Introducing Interrogizer: providing affordable troubleshooting

Introduction

Interrogizer is an Open Source project, aimed at providing developers with an affordable and easily producible tool to aid troubleshooting by enabling measurement of digital signals. Started from a desire to share hardware knowledge around Codethink, the device uses a small microcontroller placed on a simple PCB that can be easily and cheaply produced; allowing for iterations of the product as development progresses.

All information on what is required to build the hardware, software and instructions for use can be found on the project GitLab.

As Interrogizer is a board designed for debugging and prototyping, it provides access to different functionality via a simple interface:

• Low bandwidth (200kHz) logic analyser
• Host controlled GPIO (up to 16 pins)

A logic analyzer is a tool that is used to capture multiple time-varying signals from a digital circuit and then display them for analysis, to aid in developing or debugging digital systems.

Open logic analyzers are not a new thing, but what Interrogizer aims to do differently is to remain low cost, even at the expense of more advanced features.
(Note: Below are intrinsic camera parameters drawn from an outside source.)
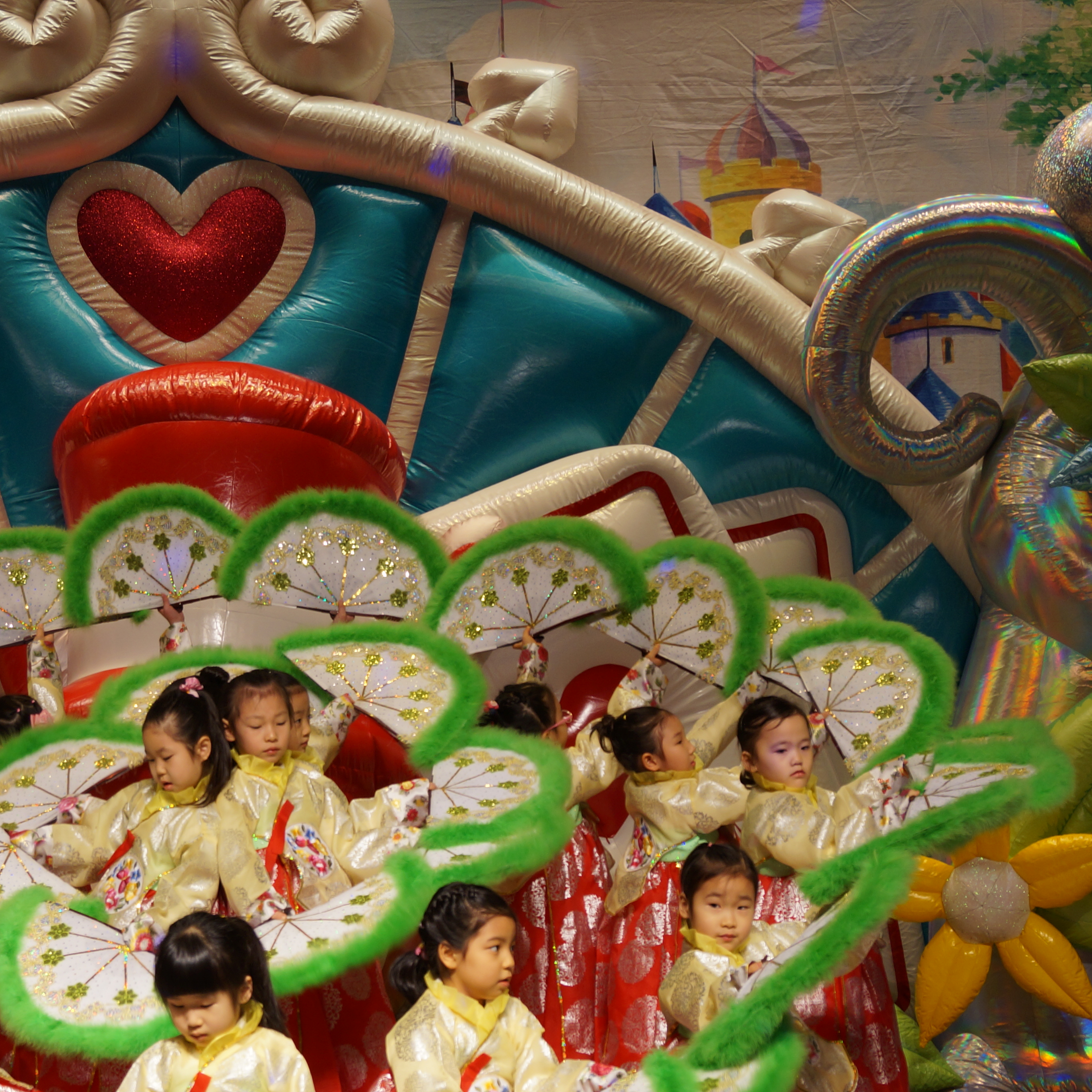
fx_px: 2847
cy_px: 577
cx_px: 410
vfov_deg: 21.7
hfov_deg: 21.7
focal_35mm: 80
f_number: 5
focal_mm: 35
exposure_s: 1/60
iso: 160
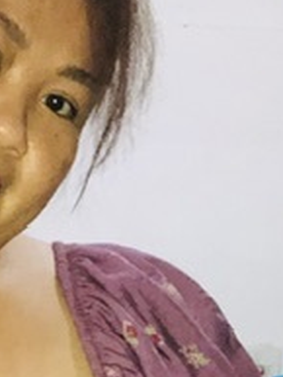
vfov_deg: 17.7
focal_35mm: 106
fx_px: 1154
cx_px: -50
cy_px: 445
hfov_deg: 13.6
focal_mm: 2.87
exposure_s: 1/30
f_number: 2.2
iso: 500
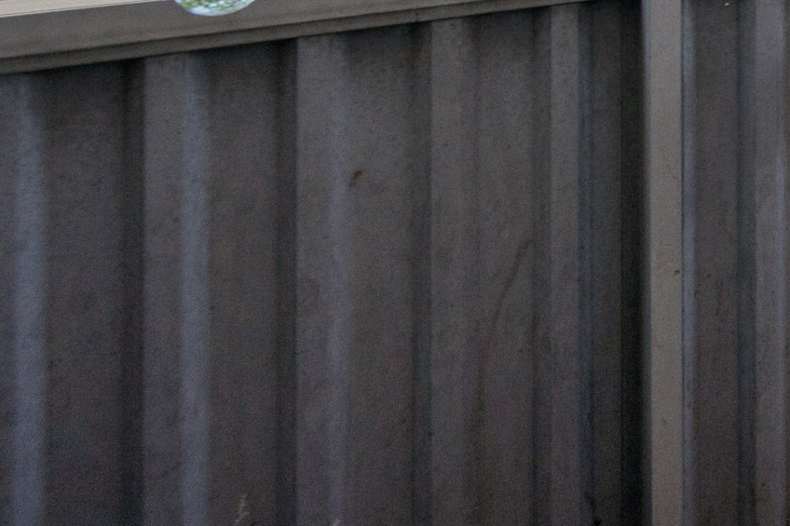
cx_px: 1236
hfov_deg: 26.9
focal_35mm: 46
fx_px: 1009
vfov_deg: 23.3
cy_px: -269
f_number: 6.3
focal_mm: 13
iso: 500
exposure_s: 1/400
During firmware development there have been points where we could either optimize our approach or just upgrade the hardware to achieve similar results, however the latter way would have led to the overall cost rising.

Architecture

Hardware

Interrogizer is based around an STM32F072C8T6. This ARM Cortex M0 microcontroller is the highest priced part on the board; but at around £2.50 it still isn’t considered expensive.

The PCB was designed in the open source PCB design package KiCAD, a program that has seen a lot of development in recent years. KiCAD is a great way for both experienced and newcomers to create PCBs and with the advent of cheap PCB manufacturing it has massively lowered the barrier to entry for hobbyist projects.

It has a USB-B connector for host connection to the device, with a 20-pin output header with GND, 5V, 3.3V and 16 I/O pins broken out. The connectors, physical dimensions and LED placement are done in such a way that the board fits inside an existing off-the-shelf-enclosure that measures 102mm x 52mm x 26mm.

The input header is connected to two groups of pins on the STM32F07, and each of those groups is referred to as a port on the MCU. Port A is 3.3V tolerant as it is also shared with the internal ADC, and port B is 5V tolerant. Both ports are protected by an array of SRV05-4 rail clamps to provide overvoltage and ESD protection.

The remaining GPIO from the microcontroller is broken out to an internal header, primarily to allow for future use, but it’s something that has been helpful during firmware development so far.

There is, of course, an obligatory RGB LED to show device status - visible through the case!

Firmware

The firmware is based on LibOpenCM3 and revolves around the USB CDC connection to the host PC. Once the device has been enumerated, the host driver software will send commands to determine what function the device fulfills.

Currently that's only the Logic Analyser mode.

USB Commands are polled and each command is mapped to a corresponding function in the firmware.

Software

Interrogizer is being developed with the sigrok stack in mind. We have a development branch from the main trunk of libsigrok to add support for our device. The goal is that these changes will be upstreamed to sigrok.

• libsigrok is a shared library written in C, which provides the basic hardware access device drivers for logic analyzers, as well as input/output file format support.
• libsigrokdecode is a shared library written in C, which provides (streaming) protocol decoding functionality through protocol decoders written in python.
• sigrok-cli is a command-line frontend for sigrok.
• PulseView is a Qt-based logic analyzer and oscilloscope GUI for sigrok.

With support in libsigrok we are able to pipe our captured signals through the stack to be analysed and displayed using existing tooling.

Device Potential

As the firmware matures, and Interrogizer is put to use we can be begin to realise what other functionality can be brought in. Despite its size and cost, the STM32F07 is a versatile and powerful MCU that we're currently not exercising to its full potential.

With hardware changes to the board to support it, the MCU is capable of CAN communication. This would open up the possibility of using Interrogizer on projects that require analyzing the communication networks in modern vehicles.

It would be great to get more speed out of the logic analyzer functionality via an increased sample rate. There are paths to investigate to further optimize the firmware for this; or the possibility of hardware changes to bring in a part capable of USB 2.0 communication.

There are many avenues that can be taken to further develop Interrogizer and our hope is that as these cover vastly different hardware and software approaches that it will appeal to a wide range of people who can contribute and help shape the future of the project.